Your answer must be a word-for-word copy of the listing below, minus its pictures.
________________________________________
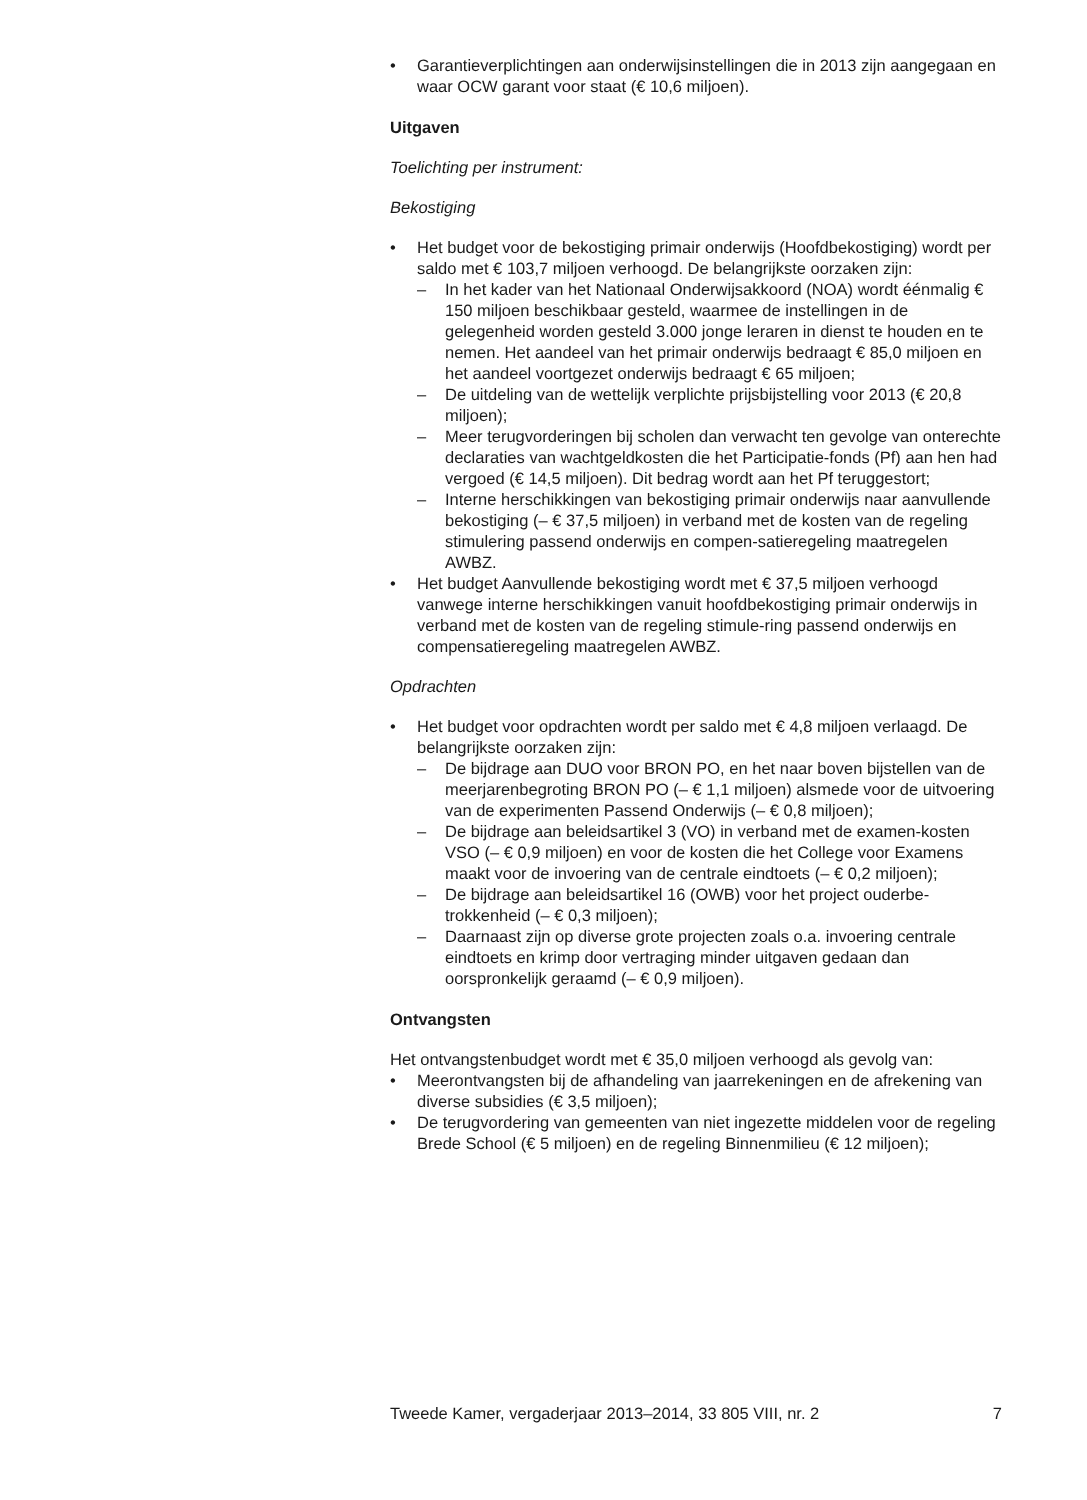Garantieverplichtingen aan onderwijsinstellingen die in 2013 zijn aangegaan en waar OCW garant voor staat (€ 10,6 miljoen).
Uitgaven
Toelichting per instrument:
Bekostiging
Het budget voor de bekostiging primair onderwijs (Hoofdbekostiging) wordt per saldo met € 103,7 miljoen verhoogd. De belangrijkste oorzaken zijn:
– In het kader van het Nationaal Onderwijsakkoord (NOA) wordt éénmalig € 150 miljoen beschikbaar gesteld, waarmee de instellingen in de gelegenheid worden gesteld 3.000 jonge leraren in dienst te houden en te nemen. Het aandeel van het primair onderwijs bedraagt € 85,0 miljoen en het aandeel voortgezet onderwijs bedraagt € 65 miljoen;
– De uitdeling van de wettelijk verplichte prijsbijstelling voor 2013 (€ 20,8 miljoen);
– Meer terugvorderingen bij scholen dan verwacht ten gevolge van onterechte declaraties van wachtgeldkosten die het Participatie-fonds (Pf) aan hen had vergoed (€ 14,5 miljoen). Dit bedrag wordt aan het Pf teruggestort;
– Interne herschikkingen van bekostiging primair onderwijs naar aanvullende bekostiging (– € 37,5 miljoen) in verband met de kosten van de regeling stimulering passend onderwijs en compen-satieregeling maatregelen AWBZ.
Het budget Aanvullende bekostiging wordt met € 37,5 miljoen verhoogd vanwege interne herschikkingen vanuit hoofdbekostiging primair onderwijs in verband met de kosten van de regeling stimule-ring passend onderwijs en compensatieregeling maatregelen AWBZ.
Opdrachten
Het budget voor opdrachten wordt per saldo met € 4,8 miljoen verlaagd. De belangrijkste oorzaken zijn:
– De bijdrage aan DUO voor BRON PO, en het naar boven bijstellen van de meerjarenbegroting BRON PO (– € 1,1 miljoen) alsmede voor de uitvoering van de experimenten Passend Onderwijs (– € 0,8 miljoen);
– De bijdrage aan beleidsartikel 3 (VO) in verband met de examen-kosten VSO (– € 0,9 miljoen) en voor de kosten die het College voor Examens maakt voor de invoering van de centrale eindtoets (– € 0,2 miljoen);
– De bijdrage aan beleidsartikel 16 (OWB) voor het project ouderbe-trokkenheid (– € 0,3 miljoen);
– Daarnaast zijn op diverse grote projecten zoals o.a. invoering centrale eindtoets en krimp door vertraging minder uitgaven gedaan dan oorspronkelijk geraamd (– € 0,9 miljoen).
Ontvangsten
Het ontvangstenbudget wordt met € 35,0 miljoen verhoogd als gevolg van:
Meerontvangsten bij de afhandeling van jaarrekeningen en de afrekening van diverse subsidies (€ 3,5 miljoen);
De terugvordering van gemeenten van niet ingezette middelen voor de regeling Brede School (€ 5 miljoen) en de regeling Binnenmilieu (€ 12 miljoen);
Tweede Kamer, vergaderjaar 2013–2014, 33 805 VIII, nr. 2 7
________________________________________
• _TASK SOLUTION_:
Garantieverplichtingen aan onderwijsinstellingen die in 2013 zijn aangegaan en waar OCW garant voor staat (€ 10,6 miljoen).
Uitgaven
Toelichting per instrument:
Bekostiging
Het budget voor de bekostiging primair onderwijs (Hoofdbekostiging) wordt per saldo met € 103,7 miljoen verhoogd. De belangrijkste oorzaken zijn:
– In het kader van het Nationaal Onderwijsakkoord (NOA) wordt éénmalig € 150 miljoen beschikbaar gesteld, waarmee de instellingen in de gelegenheid worden gesteld 3.000 jonge leraren in dienst te houden en te nemen. Het aandeel van het primair onderwijs bedraagt € 85,0 miljoen en het aandeel voortgezet onderwijs bedraagt € 65 miljoen;
– De uitdeling van de wettelijk verplichte prijsbijstelling voor 2013 (€ 20,8 miljoen);
– Meer terugvorderingen bij scholen dan verwacht ten gevolge van onterechte declaraties van wachtgeldkosten die het Participatie-fonds (Pf) aan hen had vergoed (€ 14,5 miljoen). Dit bedrag wordt aan het Pf teruggestort;
– Interne herschikkingen van bekostiging primair onderwijs naar aanvullende bekostiging (– € 37,5 miljoen) in verband met de kosten van de regeling stimulering passend onderwijs en compen-satieregeling maatregelen AWBZ.
Het budget Aanvullende bekostiging wordt met € 37,5 miljoen verhoogd vanwege interne herschikkingen vanuit hoofdbekostiging primair onderwijs in verband met de kosten van de regeling stimule-ring passend onderwijs en compensatieregeling maatregelen AWBZ.
Opdrachten
Het budget voor opdrachten wordt per saldo met € 4,8 miljoen verlaagd. De belangrijkste oorzaken zijn:
– De bijdrage aan DUO voor BRON PO, en het naar boven bijstellen van de meerjarenbegroting BRON PO (– € 1,1 miljoen) alsmede voor de uitvoering van de experimenten Passend Onderwijs (– € 0,8 miljoen);
– De bijdrage aan beleidsartikel 3 (VO) in verband met de examen-kosten VSO (– € 0,9 miljoen) en voor de kosten die het College voor Examens maakt voor de invoering van de centrale eindtoets (– € 0,2 miljoen);
– De bijdrage aan beleidsartikel 16 (OWB) voor het project ouderbe-trokkenheid (– € 0,3 miljoen);
– Daarnaast zijn op diverse grote projecten zoals o.a. invoering centrale eindtoets en krimp door vertraging minder uitgaven gedaan dan oorspronkelijk geraamd (– € 0,9 miljoen).
Ontvangsten
Het ontvangstenbudget wordt met € 35,0 miljoen verhoogd als gevolg van:
Meerontvangsten bij de afhandeling van jaarrekeningen en de afrekening van diverse subsidies (€ 3,5 miljoen);
De terugvordering van gemeenten van niet ingezette middelen voor de regeling Brede School (€ 5 miljoen) en de regeling Binnenmilieu (€ 12 miljoen);
Tweede Kamer, vergaderjaar 2013–2014, 33 805 VIII, nr. 2 7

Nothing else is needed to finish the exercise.